# Umfangsberechnung von Wickel/Spulen



## Delwood (1 September 2010)

Hallo,

ich habe hier ein Projekt, was eigentlich ganz simpel klingt:
Ein Wickel hat einen bestimmten Innendurchmesser und wird mit
30 Umdr./min angetrieben. Auf dem Wickel wird nun eine Folie aufgewickelt.
Der Durchmesser sei 10mm.
Wie groß ist nun der gesamte Wickeldurchmesser wenn x Meter aufgewickelt worden sind?

Hier langt es nicht, wenn ich die Nährungsformel (Außendurchm-Innendurchm)/2 nehme.

Ich habe in verschiedenen Foren eine Formel zur Längenbestimmung gefunden. Mein Algebra- Rechner streikt jedoch, da in der Formel cos und arctan vorhanden sind und der Rechner so keine Lösung hergibt.
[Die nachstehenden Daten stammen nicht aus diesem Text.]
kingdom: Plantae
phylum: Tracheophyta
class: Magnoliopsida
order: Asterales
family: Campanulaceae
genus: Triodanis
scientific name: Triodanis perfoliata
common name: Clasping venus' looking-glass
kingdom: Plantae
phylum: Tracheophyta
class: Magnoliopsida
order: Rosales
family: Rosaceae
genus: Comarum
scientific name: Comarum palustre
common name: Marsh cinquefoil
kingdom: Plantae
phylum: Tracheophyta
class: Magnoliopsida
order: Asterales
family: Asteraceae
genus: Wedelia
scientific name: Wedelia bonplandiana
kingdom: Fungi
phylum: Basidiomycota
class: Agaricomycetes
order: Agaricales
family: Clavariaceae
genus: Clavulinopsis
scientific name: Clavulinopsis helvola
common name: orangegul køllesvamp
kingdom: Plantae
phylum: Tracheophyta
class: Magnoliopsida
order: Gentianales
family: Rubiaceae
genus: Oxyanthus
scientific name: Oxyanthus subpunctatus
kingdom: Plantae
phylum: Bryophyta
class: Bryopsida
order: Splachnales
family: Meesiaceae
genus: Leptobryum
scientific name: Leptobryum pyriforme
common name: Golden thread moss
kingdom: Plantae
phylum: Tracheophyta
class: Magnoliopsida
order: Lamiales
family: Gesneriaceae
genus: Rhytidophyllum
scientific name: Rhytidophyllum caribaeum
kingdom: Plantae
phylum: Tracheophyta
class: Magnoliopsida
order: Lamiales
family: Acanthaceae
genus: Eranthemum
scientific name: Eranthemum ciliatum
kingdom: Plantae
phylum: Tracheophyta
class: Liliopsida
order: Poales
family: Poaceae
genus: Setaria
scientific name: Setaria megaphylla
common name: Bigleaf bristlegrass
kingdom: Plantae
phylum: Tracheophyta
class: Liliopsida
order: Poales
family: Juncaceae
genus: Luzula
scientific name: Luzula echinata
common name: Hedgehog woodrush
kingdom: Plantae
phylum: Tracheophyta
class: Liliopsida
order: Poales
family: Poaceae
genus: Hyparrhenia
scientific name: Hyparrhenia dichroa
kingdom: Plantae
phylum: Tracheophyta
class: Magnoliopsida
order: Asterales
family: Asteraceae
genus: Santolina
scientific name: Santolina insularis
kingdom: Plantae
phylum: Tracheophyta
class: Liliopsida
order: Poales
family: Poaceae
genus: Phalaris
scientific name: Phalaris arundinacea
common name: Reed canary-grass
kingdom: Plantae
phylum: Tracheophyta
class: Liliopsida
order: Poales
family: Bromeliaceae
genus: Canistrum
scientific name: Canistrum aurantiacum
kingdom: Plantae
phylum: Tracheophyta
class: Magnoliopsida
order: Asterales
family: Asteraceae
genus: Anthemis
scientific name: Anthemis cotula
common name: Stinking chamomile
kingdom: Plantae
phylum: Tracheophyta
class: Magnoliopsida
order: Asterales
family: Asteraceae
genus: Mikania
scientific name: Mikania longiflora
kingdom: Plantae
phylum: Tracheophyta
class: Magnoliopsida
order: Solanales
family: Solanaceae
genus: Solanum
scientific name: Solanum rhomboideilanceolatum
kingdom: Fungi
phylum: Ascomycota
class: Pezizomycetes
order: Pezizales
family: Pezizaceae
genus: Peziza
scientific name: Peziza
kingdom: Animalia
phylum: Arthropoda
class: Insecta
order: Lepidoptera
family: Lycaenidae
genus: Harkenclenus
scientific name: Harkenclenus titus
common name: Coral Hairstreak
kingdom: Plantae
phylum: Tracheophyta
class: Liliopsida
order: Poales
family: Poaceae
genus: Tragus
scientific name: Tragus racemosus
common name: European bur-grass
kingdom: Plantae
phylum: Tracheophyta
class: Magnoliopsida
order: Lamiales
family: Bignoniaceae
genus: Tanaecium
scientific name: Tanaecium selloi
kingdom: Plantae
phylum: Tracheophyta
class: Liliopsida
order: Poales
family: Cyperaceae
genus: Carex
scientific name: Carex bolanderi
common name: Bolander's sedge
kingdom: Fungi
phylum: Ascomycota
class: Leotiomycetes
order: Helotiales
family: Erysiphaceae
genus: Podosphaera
Wäre schön, wenn hier jemand schon ein ähnliches Problem gehabt hat und dazu auch noch ne Lösung wüsste.


----------



## Larry Laffer (1 September 2010)

Hallo,
ich würde hier die Stärke des Materials in die Rechnung mit einbeziehen.
Dann sollte sich die Formel, die du brauchst, als eine Art Integral ergeben. Mit jeder neuen Umschlingung der Ursprungsrolle wird der Umfang derselben für die nächste Lage um delta-d * Pi (also 2 * Material-Stärke * Pi) größer. Das du da mit Min.- zu Max.-Durchmesser nicht klar kommst kann ich mir schon vorstellen.

Gruß
Larry


----------



## Thomas_v2.1 (1 September 2010)

Ich würde den Ansatz der Fläche nehmen.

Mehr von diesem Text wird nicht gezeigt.